In terms of non-fiction about asexuality, I've previously read Ace and Proud: An Asexual Anthology, which is mostly made up of ace people talking about their personal experiences, and it's fine for what it is, but as an anthology, it doesn't have an overarching structure. And then there was also Sex or Ice cream?: Secrets of an Asexual; Asexuality in a Sexed Up World—A Thought-Provoking and Comically Quirky Memoir, a memoir I strongly disliked for several reasons (see my review of it for details). Another non-fiction book about asexuality that I have started to read (and intend on finishing) is the more academic Asexual Erotics: Intimate Readings of Compulsory Sexuality. But ACE is different from all of those books and if you are a) not ace but want to learn more about asexuality and how it relates to other topics, b) questioning whether you are ace, or c) are ace and are tired of Asexuality 101 explanations, I'd say read ACE. It's a good introduction to asexuality if you need that but it also has so much more in store. I've known I'm asexual for over eight years. I'm not interested in basic definitions anymore. I'm interested in intersectionality and politics and the complexity of human relationships. I'm interested in analyses of how being a-spec in a world where you are assumed to be attracted to people romantically and sexually shapes your life. And ACE delivers just that.

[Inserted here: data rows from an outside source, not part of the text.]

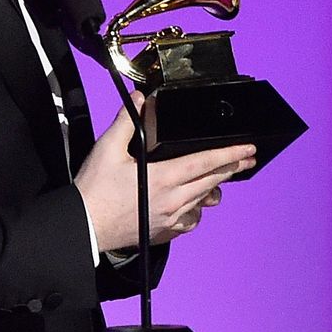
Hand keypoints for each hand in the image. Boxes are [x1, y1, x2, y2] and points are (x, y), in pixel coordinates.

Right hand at [74, 93, 254, 251]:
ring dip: (215, 186)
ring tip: (221, 177)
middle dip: (231, 168)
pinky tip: (193, 204)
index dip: (229, 154)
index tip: (248, 149)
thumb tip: (140, 98)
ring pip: (203, 201)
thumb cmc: (94, 190)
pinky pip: (191, 221)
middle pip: (212, 181)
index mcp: (163, 177)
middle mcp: (173, 200)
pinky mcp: (163, 232)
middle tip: (247, 159)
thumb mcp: (107, 148)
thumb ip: (127, 121)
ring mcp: (170, 218)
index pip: (206, 162)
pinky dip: (197, 210)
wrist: (84, 227)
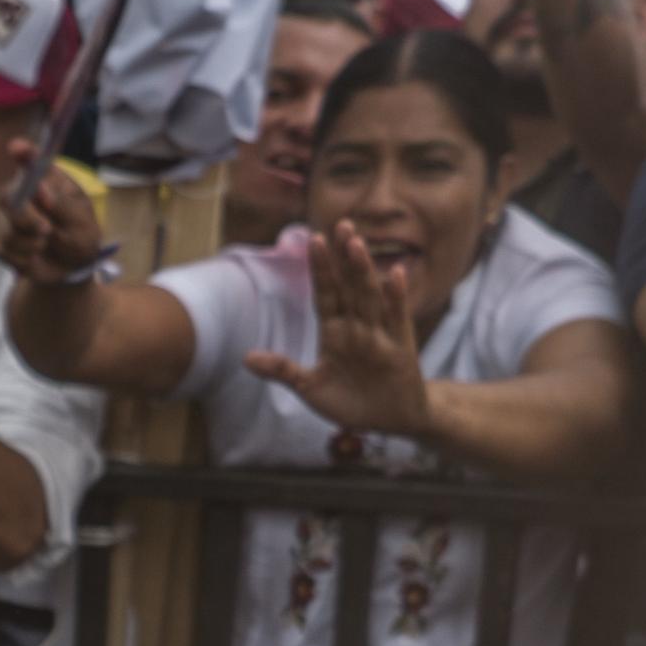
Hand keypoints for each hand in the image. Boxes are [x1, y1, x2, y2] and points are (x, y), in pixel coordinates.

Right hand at [0, 150, 106, 284]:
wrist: (71, 268)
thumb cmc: (79, 236)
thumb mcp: (82, 222)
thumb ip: (63, 205)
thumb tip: (41, 189)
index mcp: (47, 180)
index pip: (31, 160)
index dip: (23, 153)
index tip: (16, 147)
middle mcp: (22, 193)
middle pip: (6, 196)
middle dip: (25, 217)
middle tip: (46, 230)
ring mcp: (6, 216)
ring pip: (5, 228)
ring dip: (30, 242)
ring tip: (46, 244)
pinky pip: (2, 249)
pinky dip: (23, 257)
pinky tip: (34, 256)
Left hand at [244, 220, 435, 439]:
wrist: (387, 421)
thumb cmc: (348, 401)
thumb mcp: (309, 387)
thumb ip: (282, 370)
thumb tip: (245, 358)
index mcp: (333, 331)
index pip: (325, 293)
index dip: (320, 269)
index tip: (313, 240)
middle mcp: (356, 326)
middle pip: (348, 286)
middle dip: (343, 258)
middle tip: (341, 225)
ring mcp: (378, 334)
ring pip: (369, 297)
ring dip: (363, 271)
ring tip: (356, 244)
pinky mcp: (400, 347)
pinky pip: (397, 318)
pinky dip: (396, 298)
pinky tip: (396, 273)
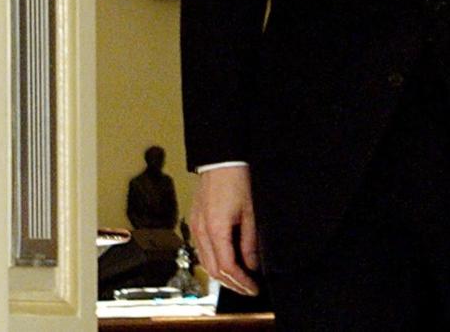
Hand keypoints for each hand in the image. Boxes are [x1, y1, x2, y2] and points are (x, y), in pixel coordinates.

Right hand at [187, 166, 259, 295]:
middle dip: (231, 284)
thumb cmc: (237, 180)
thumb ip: (250, 242)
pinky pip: (201, 250)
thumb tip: (252, 265)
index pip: (226, 267)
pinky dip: (213, 262)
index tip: (253, 288)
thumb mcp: (250, 212)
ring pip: (205, 262)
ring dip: (221, 275)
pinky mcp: (195, 221)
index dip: (241, 282)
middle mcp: (201, 231)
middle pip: (213, 270)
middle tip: (248, 289)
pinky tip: (225, 263)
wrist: (221, 159)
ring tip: (239, 280)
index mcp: (215, 229)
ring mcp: (196, 226)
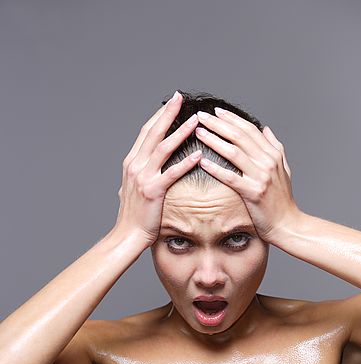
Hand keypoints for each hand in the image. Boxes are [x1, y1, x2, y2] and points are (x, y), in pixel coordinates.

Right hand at [113, 91, 201, 247]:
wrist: (128, 234)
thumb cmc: (135, 214)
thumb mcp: (134, 188)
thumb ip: (141, 173)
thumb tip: (148, 164)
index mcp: (131, 162)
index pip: (146, 132)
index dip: (159, 116)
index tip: (172, 103)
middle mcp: (135, 165)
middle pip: (153, 133)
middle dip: (168, 114)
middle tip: (181, 98)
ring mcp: (143, 177)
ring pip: (163, 149)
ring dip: (180, 132)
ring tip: (196, 121)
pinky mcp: (153, 191)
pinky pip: (171, 173)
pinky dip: (185, 162)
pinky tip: (197, 154)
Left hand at [194, 107, 300, 242]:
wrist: (287, 224)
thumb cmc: (282, 199)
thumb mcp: (284, 169)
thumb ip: (275, 147)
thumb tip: (265, 128)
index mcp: (273, 154)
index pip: (250, 129)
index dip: (232, 118)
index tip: (217, 111)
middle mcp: (268, 162)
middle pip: (239, 136)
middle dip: (218, 124)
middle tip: (201, 115)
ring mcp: (261, 177)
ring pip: (233, 152)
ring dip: (214, 140)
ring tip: (198, 132)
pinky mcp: (253, 192)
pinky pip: (231, 177)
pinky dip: (216, 168)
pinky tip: (202, 161)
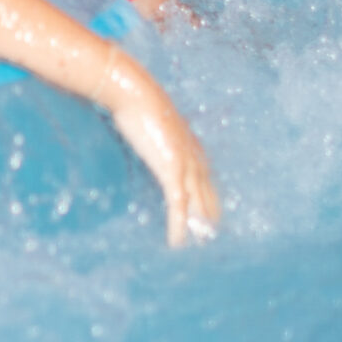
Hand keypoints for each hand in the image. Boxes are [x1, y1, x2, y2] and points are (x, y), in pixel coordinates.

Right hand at [102, 61, 221, 245]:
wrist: (133, 92)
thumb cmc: (136, 103)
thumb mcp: (149, 122)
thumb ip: (153, 134)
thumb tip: (143, 135)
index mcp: (192, 147)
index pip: (207, 182)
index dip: (209, 202)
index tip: (208, 219)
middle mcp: (195, 158)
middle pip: (208, 198)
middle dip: (209, 220)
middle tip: (209, 242)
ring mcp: (186, 165)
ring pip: (198, 206)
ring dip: (197, 229)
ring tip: (198, 249)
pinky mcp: (172, 171)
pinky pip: (178, 207)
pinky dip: (179, 227)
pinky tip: (177, 243)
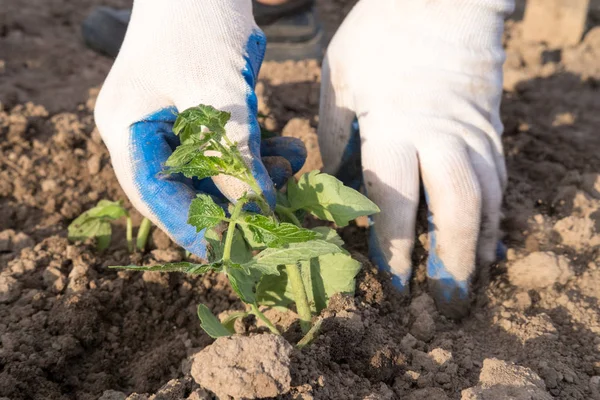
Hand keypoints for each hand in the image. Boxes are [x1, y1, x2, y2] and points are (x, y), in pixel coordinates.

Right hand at [95, 0, 305, 258]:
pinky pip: (226, 147)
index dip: (189, 225)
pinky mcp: (198, 113)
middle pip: (184, 186)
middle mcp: (142, 130)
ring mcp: (169, 121)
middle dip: (233, 201)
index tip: (227, 250)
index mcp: (126, 127)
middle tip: (275, 218)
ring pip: (212, 169)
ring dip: (254, 175)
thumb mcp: (221, 96)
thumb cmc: (201, 25)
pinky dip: (257, 153)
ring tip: (293, 168)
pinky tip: (289, 149)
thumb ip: (236, 156)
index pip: (152, 192)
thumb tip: (261, 210)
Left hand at [318, 0, 513, 317]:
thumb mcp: (340, 83)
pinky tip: (487, 245)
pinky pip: (499, 184)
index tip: (389, 284)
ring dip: (478, 249)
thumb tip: (337, 189)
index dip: (392, 249)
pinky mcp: (492, 132)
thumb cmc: (378, 39)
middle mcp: (442, 139)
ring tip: (469, 285)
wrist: (441, 2)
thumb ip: (337, 141)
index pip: (395, 202)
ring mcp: (474, 136)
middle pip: (456, 212)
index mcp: (395, 128)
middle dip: (451, 263)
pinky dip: (493, 220)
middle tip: (443, 305)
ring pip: (486, 203)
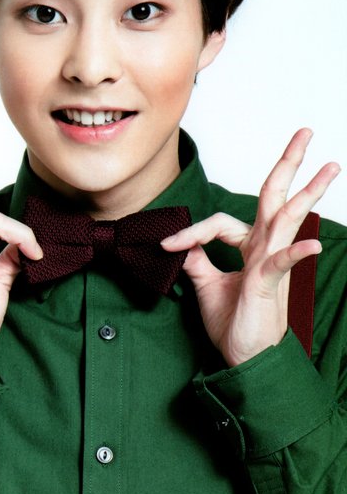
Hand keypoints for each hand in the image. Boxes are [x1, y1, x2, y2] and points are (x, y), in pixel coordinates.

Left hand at [161, 129, 340, 365]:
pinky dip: (296, 254)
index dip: (190, 230)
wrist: (245, 360)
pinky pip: (282, 264)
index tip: (165, 245)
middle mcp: (262, 247)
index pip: (219, 221)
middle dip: (288, 164)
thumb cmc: (233, 324)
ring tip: (329, 166)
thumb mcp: (206, 285)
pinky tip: (312, 247)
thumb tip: (181, 242)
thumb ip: (197, 260)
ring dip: (307, 191)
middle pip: (275, 197)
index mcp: (248, 247)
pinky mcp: (270, 283)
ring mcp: (270, 262)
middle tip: (306, 134)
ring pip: (287, 218)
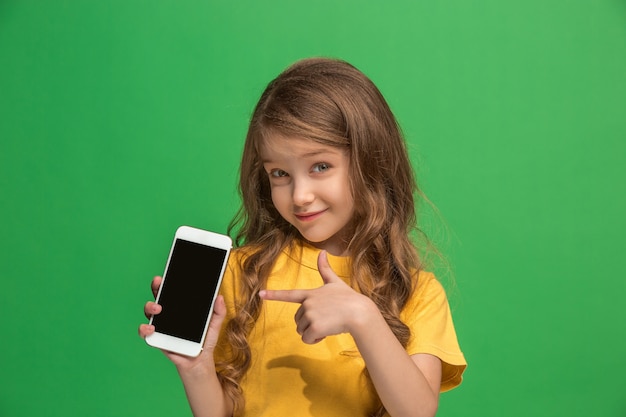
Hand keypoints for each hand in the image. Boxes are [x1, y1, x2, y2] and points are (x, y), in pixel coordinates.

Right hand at [138, 276, 226, 371]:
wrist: (200, 362)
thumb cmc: (205, 342)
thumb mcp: (214, 325)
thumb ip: (219, 312)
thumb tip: (219, 297)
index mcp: (181, 308)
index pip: (173, 291)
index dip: (168, 281)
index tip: (168, 271)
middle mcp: (168, 315)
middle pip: (159, 297)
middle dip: (156, 287)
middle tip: (159, 282)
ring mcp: (162, 326)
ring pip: (149, 312)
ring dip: (150, 306)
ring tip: (158, 308)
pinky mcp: (158, 339)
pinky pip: (146, 333)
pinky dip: (144, 330)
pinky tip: (151, 328)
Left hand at [259, 251, 375, 343]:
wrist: (360, 312)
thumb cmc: (349, 298)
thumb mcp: (335, 282)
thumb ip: (325, 269)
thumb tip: (323, 251)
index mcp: (310, 294)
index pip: (289, 294)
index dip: (274, 295)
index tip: (260, 294)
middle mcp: (307, 304)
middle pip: (298, 320)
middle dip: (309, 324)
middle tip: (326, 319)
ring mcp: (310, 315)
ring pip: (302, 331)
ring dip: (312, 333)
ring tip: (328, 325)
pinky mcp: (314, 327)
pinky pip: (307, 339)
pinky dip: (315, 340)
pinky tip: (326, 333)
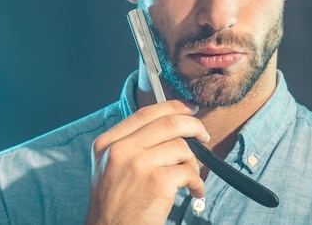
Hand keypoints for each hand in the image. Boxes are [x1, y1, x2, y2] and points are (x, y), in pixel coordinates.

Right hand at [85, 100, 209, 224]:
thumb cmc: (115, 205)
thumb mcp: (110, 167)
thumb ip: (132, 144)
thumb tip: (169, 125)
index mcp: (108, 143)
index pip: (145, 113)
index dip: (172, 106)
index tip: (189, 109)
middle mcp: (121, 150)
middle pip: (168, 123)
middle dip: (194, 126)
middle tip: (204, 135)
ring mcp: (139, 166)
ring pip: (181, 147)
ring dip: (193, 163)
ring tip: (190, 178)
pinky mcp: (157, 183)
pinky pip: (189, 172)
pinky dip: (197, 182)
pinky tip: (194, 192)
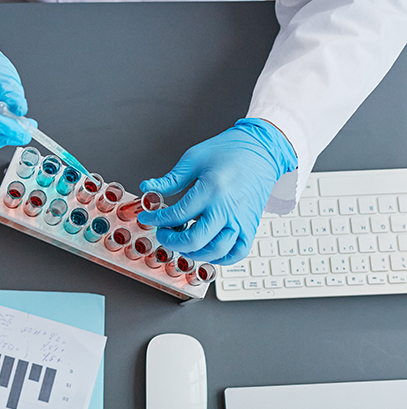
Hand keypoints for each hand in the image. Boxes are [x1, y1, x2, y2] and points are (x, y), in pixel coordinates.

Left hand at [137, 118, 296, 264]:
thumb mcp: (194, 159)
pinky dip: (221, 258)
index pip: (177, 215)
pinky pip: (238, 253)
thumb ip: (170, 179)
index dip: (156, 220)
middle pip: (195, 240)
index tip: (147, 218)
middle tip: (163, 232)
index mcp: (211, 190)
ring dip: (194, 252)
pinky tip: (206, 249)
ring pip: (216, 251)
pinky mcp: (251, 226)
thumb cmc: (230, 151)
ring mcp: (241, 220)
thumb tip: (148, 187)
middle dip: (171, 241)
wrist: (262, 150)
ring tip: (183, 241)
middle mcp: (227, 209)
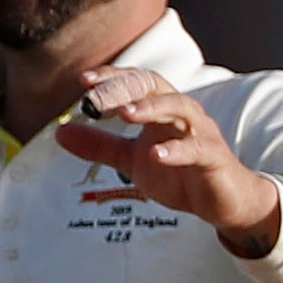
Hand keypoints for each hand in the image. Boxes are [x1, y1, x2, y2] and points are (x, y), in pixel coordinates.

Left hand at [55, 67, 282, 255]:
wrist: (224, 203)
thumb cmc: (180, 175)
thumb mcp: (132, 161)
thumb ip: (99, 146)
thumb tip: (59, 132)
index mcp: (160, 111)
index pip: (135, 82)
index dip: (111, 78)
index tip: (83, 81)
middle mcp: (181, 114)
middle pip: (154, 87)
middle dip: (123, 88)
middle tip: (94, 97)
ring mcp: (201, 134)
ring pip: (180, 108)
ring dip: (152, 108)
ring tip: (126, 114)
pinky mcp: (215, 159)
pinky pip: (198, 149)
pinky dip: (177, 150)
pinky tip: (156, 155)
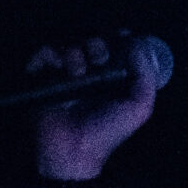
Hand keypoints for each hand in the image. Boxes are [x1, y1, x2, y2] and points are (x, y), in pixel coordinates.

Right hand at [28, 33, 161, 179]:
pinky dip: (50, 55)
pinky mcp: (42, 77)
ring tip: (78, 72)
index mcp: (111, 77)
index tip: (122, 35)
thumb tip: (138, 45)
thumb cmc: (108, 132)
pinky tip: (60, 70)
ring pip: (68, 44)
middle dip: (97, 44)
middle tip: (99, 59)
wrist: (75, 151)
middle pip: (91, 40)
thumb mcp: (139, 108)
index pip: (114, 46)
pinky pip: (43, 53)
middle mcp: (88, 72)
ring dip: (75, 52)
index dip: (118, 37)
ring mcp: (64, 74)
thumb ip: (146, 78)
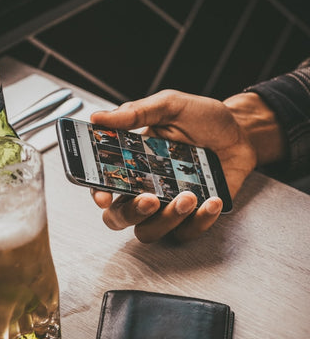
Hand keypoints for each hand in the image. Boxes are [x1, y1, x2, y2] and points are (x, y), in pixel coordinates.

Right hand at [90, 89, 261, 242]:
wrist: (240, 133)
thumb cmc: (203, 119)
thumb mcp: (170, 106)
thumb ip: (136, 112)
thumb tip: (98, 117)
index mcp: (131, 164)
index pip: (104, 185)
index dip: (98, 194)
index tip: (104, 197)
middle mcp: (145, 189)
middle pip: (119, 218)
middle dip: (130, 214)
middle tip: (149, 199)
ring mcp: (167, 206)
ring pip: (149, 232)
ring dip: (166, 219)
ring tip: (189, 196)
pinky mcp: (192, 217)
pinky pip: (186, 233)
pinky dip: (200, 221)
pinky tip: (212, 200)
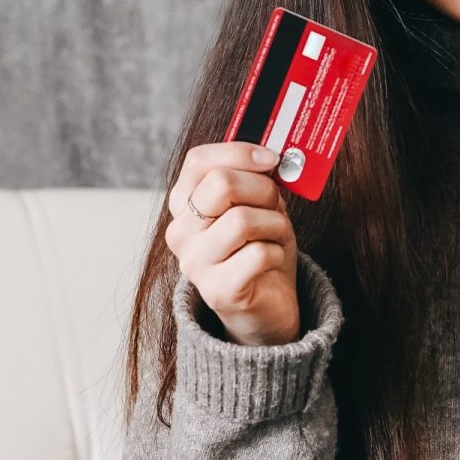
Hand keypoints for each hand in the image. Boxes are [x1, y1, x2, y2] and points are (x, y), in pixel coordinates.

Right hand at [164, 141, 300, 346]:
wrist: (265, 308)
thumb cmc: (259, 249)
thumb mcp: (256, 206)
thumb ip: (255, 179)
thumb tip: (271, 155)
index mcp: (184, 205)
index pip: (198, 161)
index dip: (239, 152)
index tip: (271, 159)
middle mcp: (180, 233)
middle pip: (220, 184)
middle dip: (263, 189)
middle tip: (276, 205)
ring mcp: (195, 263)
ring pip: (242, 219)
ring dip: (275, 224)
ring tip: (276, 237)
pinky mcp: (218, 290)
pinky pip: (258, 254)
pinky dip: (278, 253)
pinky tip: (273, 262)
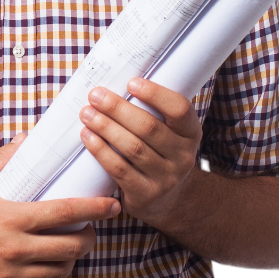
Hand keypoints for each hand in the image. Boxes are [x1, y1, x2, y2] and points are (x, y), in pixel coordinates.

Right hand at [0, 133, 120, 277]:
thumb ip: (3, 159)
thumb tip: (26, 138)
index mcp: (12, 218)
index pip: (66, 212)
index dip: (95, 209)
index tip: (113, 206)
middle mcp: (14, 250)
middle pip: (71, 247)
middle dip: (89, 237)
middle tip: (90, 229)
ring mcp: (9, 277)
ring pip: (59, 272)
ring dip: (71, 260)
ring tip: (70, 247)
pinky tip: (49, 270)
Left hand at [79, 77, 202, 230]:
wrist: (167, 200)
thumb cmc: (160, 154)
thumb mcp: (170, 133)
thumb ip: (155, 112)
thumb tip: (120, 76)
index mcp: (191, 133)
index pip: (180, 109)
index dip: (156, 94)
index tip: (131, 82)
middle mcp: (183, 156)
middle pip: (148, 127)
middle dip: (118, 108)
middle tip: (95, 95)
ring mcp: (166, 178)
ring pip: (132, 148)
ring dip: (105, 127)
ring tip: (87, 113)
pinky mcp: (146, 195)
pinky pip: (120, 170)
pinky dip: (101, 151)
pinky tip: (87, 137)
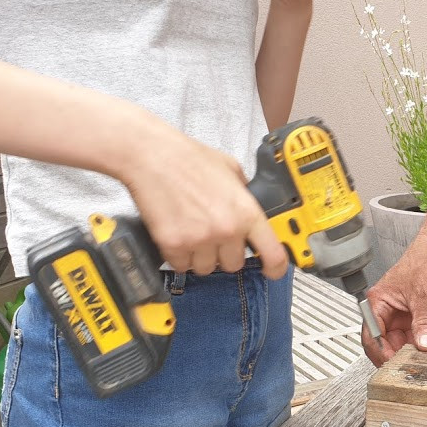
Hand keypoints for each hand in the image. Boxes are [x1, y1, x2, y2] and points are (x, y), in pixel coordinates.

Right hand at [114, 117, 288, 279]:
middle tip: (212, 236)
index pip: (273, 254)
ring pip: (206, 268)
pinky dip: (178, 256)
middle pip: (234, 265)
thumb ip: (244, 195)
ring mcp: (200, 240)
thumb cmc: (188, 158)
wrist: (151, 155)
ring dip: (200, 257)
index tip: (271, 271)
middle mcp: (227, 230)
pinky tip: (176, 234)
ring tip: (191, 232)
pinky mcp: (173, 245)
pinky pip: (181, 266)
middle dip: (225, 254)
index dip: (275, 268)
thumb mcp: (231, 170)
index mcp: (246, 212)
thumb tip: (249, 208)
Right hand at [361, 244, 426, 365]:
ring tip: (416, 363)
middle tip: (405, 369)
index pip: (372, 336)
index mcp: (377, 301)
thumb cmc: (425, 261)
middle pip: (381, 342)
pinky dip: (415, 346)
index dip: (381, 353)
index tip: (393, 366)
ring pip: (395, 342)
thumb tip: (424, 345)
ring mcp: (397, 314)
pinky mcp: (410, 316)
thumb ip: (424, 323)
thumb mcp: (425, 296)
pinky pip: (408, 337)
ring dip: (405, 353)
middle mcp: (384, 309)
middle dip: (392, 356)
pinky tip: (423, 352)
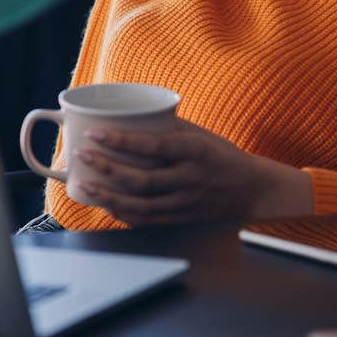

Chen manages to cover quite a lot of ground in the pages of this books, talking about toxic masculinity, feminism, race, disability, compulsory sexuality, the pathologization of low/no sexual attraction, hermeneutical injustice, relationships, marriage law, consent and more, and how those topics relate to asexual people but also to many non-aces. A lot of the things ace activists fight for are things that would also benefit other people, who do not identify as a-spec, because ace activism often gets to the core of societal problems. I believe you will get something out of this book even if you're not ace for that reason as well.

Also, it should be noted that despite the title, the author also talks about aromanticism. She interviewed not only aroace but also aromantic allosexual people. Most of the book is more concerned with asexuality, so the branding makes sense, but there is a-spec content beyond and seperate from asexuality in here, which I think is great because aromanticism is often overlooked.

I really enjoyed my time with this book and I hope that we'll see even more good non-fiction about a-spec themes in the future. A lot of the topics that Chen mentions are so big and interesting that they could probably fill a whole book on their own. I think the topic of how asexuality intersects with gender roles and gender identity would be a great book, for example. Books like Chen's make me optimistic about the future of a-spec activism and literature!